Throughout the novel, and especially in the second chapter of Book IV, Hugo goes to great rhetorical lengths to connect major works of architecture, such as Notre Dame, with the spirit of the culture that built it. Thus, he characterizes theocratic societies and the edifices they produce as immutable, fearful of progress and subject to the caprices in symbolism inherent to the age. These structures contain a wealth of information that endures long after the people who create them. As such, the buildings of antiquity transmit knowledge and symbolize the ideological framework of a given age.
Esmeraldas Baby Shoes
When Esmeralda was kidnapped as a baby by the gypsys her mother was left with only one of her tiny red shoes. Her mother became the Sachette of the Tour-Roland and spent the next fifteen years suffering and using the shoe as a relic to pray for the return of ther daughter. The gypsys gave Esmeralda the other shoe and told her that so long as she retained her virtue it would help her find her real mother. The tiny shoes symbolize the purity and innocence of childhood and act as a connective device between Esmeralda and her mother. The Sachette believes that so long as she suffers and prays to the shoe she will retain the memory of her baby and see her again. Esmeralda believes that so long as she retains her virtue the tiny shoe, which she wears in an amulet around her neck, will reunite her with her mother. Significantly, when mother and daughter finally meet they recognize each other only because the other possesses the matching shoe.
Black Magic and the Devil
The 15th century in France was marked by widespread superstition and nearly universal belief in the power of the devil to enter human affairs for the purpose of causing mischief. Thoughout the novel several objects and characters are misconstrued as products of black magic and the devil. These symbols include Quasimodo because of his deformity, Claude Frollo because of his fanatical zeal for arcane knowledge, the dried leaf left in the widows drawer which is mistaken for the coin purportedly given by the “specter priest”, and Esmeraldas goat Djali.

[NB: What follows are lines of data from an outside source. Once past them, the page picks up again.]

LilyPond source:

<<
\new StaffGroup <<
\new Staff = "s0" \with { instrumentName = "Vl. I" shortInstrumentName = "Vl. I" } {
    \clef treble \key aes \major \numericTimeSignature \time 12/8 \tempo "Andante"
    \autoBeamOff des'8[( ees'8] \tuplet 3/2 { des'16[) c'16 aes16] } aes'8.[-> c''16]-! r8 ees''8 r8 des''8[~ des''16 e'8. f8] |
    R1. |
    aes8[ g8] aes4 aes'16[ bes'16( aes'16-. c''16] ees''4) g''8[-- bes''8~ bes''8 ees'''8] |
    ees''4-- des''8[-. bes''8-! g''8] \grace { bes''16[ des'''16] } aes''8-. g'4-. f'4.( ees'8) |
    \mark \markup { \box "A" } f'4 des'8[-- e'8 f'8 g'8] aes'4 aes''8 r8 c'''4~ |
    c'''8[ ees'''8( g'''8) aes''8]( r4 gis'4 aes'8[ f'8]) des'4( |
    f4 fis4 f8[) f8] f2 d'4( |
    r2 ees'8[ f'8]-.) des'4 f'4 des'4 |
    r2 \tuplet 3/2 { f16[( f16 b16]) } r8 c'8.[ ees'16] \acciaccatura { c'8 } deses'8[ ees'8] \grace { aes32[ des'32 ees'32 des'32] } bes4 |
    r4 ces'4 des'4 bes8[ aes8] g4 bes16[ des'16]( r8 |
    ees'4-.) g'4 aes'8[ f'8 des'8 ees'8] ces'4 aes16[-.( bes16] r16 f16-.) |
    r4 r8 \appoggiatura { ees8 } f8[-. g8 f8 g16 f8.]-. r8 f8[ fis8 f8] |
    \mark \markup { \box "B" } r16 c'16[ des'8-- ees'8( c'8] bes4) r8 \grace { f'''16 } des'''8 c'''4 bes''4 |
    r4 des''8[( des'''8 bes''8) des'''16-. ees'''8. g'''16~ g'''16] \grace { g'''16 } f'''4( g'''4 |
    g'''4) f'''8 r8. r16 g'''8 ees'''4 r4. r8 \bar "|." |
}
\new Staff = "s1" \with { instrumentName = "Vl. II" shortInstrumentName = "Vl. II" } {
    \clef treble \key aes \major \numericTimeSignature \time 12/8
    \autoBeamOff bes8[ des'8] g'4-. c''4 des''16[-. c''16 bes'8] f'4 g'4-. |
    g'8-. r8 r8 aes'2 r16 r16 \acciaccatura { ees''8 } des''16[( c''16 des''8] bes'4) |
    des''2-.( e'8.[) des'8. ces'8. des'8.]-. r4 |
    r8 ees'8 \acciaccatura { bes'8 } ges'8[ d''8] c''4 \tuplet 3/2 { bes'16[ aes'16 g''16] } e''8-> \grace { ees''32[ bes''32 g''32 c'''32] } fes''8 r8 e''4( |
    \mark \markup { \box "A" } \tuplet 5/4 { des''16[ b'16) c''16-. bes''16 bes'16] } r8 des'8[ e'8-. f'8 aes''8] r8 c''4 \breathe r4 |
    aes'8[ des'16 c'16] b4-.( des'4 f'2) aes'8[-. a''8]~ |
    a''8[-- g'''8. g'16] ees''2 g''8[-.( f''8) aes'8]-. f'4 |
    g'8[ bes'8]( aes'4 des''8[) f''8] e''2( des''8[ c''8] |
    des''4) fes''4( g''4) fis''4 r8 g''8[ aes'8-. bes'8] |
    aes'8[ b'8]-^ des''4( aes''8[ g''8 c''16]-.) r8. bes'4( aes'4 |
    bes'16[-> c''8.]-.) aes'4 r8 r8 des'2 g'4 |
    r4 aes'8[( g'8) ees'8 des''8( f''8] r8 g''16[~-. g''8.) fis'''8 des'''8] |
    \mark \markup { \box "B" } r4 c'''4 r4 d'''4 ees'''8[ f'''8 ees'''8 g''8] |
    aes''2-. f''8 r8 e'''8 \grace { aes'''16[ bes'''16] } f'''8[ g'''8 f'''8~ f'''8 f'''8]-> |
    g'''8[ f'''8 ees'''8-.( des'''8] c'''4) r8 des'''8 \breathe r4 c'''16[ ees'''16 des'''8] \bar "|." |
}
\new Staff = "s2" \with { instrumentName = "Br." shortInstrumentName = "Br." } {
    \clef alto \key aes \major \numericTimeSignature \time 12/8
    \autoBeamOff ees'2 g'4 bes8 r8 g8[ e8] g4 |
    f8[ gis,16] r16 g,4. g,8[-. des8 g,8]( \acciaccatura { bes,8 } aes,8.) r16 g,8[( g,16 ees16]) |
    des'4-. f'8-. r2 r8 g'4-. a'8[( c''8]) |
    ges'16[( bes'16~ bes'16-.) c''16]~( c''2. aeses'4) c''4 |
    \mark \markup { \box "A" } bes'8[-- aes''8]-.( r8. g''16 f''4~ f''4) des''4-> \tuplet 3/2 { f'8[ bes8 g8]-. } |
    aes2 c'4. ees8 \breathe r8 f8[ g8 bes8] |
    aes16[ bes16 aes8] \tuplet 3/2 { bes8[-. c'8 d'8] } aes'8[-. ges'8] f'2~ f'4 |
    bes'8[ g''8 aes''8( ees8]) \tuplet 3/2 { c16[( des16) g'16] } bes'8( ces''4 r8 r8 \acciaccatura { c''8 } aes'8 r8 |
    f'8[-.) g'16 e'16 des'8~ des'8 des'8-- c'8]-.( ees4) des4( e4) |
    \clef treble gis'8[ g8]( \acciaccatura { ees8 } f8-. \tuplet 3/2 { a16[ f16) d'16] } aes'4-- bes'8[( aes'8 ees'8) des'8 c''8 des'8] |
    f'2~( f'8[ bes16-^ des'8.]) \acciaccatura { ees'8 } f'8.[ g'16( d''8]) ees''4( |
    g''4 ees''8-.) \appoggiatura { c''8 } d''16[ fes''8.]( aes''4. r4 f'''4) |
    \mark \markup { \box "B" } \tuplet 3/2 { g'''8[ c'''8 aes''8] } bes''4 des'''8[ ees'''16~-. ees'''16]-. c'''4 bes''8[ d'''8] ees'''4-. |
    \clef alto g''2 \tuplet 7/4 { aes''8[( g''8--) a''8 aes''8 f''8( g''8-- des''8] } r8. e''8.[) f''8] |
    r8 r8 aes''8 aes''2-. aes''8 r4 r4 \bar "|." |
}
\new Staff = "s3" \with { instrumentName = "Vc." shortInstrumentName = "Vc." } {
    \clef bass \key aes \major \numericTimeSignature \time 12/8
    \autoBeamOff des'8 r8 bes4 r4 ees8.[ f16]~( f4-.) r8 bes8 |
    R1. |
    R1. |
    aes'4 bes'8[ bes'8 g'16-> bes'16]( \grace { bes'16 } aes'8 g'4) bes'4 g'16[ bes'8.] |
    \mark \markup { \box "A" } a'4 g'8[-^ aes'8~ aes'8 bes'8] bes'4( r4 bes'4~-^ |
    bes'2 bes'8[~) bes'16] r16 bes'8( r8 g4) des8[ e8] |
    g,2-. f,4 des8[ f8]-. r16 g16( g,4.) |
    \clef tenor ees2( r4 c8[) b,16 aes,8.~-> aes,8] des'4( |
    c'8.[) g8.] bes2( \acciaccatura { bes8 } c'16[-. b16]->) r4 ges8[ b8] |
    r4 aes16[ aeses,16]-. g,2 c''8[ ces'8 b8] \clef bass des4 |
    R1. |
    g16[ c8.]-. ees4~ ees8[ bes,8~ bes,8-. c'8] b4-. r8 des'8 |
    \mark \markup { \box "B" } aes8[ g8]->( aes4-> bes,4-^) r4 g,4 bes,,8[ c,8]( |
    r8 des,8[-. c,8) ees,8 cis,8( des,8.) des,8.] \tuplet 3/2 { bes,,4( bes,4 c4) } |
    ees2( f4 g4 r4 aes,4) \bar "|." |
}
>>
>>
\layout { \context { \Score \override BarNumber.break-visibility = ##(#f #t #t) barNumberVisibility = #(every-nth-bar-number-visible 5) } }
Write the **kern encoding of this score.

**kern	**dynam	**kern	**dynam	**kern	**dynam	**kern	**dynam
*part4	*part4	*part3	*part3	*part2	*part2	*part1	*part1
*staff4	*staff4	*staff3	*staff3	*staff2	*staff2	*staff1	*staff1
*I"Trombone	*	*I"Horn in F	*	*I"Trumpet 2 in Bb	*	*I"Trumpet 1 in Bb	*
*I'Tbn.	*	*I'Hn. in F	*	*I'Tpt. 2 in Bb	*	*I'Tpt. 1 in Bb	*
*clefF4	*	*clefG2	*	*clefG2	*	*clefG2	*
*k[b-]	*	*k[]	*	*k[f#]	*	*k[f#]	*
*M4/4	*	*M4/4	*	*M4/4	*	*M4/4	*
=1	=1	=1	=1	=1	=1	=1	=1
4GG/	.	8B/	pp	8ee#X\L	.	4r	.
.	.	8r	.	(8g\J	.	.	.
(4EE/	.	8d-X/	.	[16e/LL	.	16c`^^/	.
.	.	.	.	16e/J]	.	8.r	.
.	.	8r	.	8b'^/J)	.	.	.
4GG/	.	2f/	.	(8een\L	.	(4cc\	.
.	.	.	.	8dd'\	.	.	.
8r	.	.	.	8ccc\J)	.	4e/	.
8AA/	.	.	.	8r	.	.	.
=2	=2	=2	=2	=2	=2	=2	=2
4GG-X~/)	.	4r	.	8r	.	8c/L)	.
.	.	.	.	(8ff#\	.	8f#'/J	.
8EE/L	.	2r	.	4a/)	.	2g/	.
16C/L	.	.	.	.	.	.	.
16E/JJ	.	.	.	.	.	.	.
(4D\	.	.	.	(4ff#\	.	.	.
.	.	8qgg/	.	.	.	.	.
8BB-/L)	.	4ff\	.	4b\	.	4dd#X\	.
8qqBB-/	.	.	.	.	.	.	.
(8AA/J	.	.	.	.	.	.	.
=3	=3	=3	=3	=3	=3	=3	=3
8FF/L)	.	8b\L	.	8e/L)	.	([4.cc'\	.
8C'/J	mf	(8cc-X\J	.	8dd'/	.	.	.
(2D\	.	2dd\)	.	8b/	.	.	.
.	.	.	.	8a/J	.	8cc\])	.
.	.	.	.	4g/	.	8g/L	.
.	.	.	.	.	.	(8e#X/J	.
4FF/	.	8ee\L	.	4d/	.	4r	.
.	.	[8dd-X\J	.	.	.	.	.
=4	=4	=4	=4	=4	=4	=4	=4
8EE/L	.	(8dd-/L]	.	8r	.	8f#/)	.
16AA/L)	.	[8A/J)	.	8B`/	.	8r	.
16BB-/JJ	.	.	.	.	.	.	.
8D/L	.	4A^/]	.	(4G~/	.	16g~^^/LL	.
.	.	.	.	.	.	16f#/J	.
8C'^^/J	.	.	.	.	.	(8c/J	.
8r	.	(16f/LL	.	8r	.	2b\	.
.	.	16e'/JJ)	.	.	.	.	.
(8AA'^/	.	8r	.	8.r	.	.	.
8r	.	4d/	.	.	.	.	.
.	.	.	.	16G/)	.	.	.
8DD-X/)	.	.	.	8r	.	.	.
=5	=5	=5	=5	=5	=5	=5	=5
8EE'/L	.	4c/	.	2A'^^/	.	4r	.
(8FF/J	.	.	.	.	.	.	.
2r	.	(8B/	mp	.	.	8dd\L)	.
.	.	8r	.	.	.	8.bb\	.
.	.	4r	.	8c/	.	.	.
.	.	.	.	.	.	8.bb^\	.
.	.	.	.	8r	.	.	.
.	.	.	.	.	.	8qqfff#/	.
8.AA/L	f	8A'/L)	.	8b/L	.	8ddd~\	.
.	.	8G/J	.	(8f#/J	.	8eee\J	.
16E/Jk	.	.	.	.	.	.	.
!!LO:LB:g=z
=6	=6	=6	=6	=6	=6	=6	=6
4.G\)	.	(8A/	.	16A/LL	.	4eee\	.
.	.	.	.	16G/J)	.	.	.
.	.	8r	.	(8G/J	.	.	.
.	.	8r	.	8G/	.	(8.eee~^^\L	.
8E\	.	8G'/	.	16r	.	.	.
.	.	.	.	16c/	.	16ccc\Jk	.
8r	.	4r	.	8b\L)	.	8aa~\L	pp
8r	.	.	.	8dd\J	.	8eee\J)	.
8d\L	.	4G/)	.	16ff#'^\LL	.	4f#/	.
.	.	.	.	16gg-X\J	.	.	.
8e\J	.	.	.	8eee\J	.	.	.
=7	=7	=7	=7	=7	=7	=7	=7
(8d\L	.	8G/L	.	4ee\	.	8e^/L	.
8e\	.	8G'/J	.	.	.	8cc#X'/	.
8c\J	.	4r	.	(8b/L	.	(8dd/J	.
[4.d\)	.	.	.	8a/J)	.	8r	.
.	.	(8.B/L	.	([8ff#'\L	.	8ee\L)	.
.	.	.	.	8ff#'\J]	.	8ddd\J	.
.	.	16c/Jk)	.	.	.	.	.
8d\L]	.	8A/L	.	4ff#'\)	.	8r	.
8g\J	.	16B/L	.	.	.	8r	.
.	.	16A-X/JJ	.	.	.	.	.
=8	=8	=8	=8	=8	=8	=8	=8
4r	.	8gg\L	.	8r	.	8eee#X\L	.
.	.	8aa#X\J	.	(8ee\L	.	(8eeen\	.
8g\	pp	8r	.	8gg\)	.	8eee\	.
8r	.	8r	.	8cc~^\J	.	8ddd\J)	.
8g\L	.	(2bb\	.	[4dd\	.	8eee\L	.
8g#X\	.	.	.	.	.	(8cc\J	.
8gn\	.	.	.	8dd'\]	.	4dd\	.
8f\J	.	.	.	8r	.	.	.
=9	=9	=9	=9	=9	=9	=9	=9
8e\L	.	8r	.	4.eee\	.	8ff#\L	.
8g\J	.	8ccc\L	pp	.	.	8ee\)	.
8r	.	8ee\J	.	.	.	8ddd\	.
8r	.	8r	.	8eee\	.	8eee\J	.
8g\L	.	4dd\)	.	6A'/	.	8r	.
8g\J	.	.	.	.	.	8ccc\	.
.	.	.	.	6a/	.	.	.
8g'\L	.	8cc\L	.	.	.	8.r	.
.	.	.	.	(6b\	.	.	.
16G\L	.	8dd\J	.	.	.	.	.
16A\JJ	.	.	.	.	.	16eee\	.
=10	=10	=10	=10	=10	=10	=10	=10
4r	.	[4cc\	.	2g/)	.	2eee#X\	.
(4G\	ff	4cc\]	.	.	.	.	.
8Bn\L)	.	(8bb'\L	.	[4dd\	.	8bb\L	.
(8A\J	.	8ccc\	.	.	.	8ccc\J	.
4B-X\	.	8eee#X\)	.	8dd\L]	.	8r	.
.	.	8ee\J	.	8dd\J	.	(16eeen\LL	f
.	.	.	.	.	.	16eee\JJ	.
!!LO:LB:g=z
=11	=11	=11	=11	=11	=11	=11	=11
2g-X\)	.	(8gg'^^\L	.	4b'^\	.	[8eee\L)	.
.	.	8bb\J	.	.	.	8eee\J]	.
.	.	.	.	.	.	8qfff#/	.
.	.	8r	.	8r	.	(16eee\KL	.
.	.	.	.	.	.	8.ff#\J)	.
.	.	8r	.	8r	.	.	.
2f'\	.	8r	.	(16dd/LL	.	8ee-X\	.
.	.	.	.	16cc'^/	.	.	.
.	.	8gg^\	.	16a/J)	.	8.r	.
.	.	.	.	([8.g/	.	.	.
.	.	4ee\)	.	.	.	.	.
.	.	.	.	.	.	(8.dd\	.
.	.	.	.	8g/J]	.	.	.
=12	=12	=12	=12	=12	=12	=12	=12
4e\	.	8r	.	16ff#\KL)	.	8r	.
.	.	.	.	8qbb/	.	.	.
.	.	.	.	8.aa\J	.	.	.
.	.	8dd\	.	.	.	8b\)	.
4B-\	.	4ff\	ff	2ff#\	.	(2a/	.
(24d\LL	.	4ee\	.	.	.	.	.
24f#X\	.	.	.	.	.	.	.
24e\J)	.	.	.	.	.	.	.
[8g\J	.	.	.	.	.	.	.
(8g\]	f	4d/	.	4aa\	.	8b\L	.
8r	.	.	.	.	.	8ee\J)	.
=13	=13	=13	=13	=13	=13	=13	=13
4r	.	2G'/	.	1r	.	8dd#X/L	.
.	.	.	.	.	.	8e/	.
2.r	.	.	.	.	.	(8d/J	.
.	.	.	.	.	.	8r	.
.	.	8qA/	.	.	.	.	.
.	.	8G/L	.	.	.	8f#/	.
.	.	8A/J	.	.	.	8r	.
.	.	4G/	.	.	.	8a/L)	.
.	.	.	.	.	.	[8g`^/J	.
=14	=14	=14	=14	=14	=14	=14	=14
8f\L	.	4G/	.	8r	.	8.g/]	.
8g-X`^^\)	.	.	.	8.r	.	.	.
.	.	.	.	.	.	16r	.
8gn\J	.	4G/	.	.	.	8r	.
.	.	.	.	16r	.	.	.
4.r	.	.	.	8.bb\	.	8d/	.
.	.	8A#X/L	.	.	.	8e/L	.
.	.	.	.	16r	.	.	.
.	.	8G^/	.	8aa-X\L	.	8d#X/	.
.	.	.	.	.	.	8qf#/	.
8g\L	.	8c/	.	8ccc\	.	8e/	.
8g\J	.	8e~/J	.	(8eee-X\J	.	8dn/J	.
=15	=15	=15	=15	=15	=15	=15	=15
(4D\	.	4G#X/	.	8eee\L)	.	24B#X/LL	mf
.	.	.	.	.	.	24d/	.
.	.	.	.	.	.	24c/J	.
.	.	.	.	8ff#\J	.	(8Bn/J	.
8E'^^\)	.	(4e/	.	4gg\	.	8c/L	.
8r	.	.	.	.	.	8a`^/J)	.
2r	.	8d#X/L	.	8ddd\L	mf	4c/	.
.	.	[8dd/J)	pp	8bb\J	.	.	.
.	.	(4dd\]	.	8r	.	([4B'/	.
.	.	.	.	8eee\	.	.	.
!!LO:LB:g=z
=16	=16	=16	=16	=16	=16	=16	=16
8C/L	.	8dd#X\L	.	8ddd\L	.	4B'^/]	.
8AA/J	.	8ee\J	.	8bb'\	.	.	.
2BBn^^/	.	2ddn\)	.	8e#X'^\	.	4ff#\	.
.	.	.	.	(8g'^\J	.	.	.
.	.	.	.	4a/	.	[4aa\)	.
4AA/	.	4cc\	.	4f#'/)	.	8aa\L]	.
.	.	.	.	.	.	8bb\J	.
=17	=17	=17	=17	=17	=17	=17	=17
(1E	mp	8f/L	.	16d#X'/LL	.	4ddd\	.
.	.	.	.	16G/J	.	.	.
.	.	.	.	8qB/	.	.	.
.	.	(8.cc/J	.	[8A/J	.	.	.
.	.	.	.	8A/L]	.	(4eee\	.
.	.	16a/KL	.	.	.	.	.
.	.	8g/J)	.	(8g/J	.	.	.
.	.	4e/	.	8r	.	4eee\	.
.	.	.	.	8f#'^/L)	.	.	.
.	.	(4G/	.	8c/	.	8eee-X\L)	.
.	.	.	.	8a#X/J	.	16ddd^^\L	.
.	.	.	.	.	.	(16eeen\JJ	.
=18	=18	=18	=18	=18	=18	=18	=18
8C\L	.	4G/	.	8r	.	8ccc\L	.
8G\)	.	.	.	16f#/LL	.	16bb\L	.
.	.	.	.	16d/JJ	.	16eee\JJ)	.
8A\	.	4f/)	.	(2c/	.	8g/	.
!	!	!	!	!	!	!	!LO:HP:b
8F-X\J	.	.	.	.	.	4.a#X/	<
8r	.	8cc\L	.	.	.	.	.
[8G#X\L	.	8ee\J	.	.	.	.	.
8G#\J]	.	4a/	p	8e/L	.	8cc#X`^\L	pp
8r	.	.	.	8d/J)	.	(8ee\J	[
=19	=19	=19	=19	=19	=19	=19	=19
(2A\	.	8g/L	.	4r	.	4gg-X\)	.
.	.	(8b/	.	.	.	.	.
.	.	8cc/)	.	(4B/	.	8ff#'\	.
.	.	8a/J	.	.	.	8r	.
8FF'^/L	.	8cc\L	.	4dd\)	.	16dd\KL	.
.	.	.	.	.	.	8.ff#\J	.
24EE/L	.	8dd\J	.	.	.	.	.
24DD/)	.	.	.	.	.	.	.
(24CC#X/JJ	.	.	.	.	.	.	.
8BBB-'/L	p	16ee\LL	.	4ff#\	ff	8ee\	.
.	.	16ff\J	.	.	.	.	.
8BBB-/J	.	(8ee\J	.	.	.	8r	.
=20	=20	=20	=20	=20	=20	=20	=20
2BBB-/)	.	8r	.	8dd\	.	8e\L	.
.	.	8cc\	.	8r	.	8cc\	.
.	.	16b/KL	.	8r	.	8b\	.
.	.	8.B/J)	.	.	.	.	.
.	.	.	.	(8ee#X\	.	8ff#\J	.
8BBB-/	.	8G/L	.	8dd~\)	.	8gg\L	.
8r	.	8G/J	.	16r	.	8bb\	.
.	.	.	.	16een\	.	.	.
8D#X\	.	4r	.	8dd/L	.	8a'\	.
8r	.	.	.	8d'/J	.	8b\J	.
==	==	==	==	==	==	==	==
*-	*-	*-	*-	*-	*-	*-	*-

Because many people at the time believed that the devil sometimes took the form of a goat, poor Djali is sentenced to die along with Esmeralda for the crime of practicing black magic. While its true that the goat is able to perform many seemingly miraculous feats, these tricks are simply trained responses to certain cues. The poet Pierre Gringoire develops sympathy for Djali and rescues her from the gibbet.
The Printing Press
Near the beginning of the story, the kings bookseller laments that the rise of the printing press, which he calls “That German pest,” is taking all his business and disseminating dangerous knowledge. Later in the story, Cluade Frollo asserts that the printing press and the books it produces will destroy the intellectual authority of the church and Pierre Gringoire, the aspiring poet, gleefully anticipates having his work printed on a press. These examples illustrate the manner in which Hugo uses the printing press as a symbol of the great changes sweeping Europe in the late fifteenth century – changes which would make inexpensive books available to the public, changes which would lead thinkers to ponder their society beyond the framework imposed by the church and changes which would allow a struggling author like Gringoire to easily and readily see his work in print.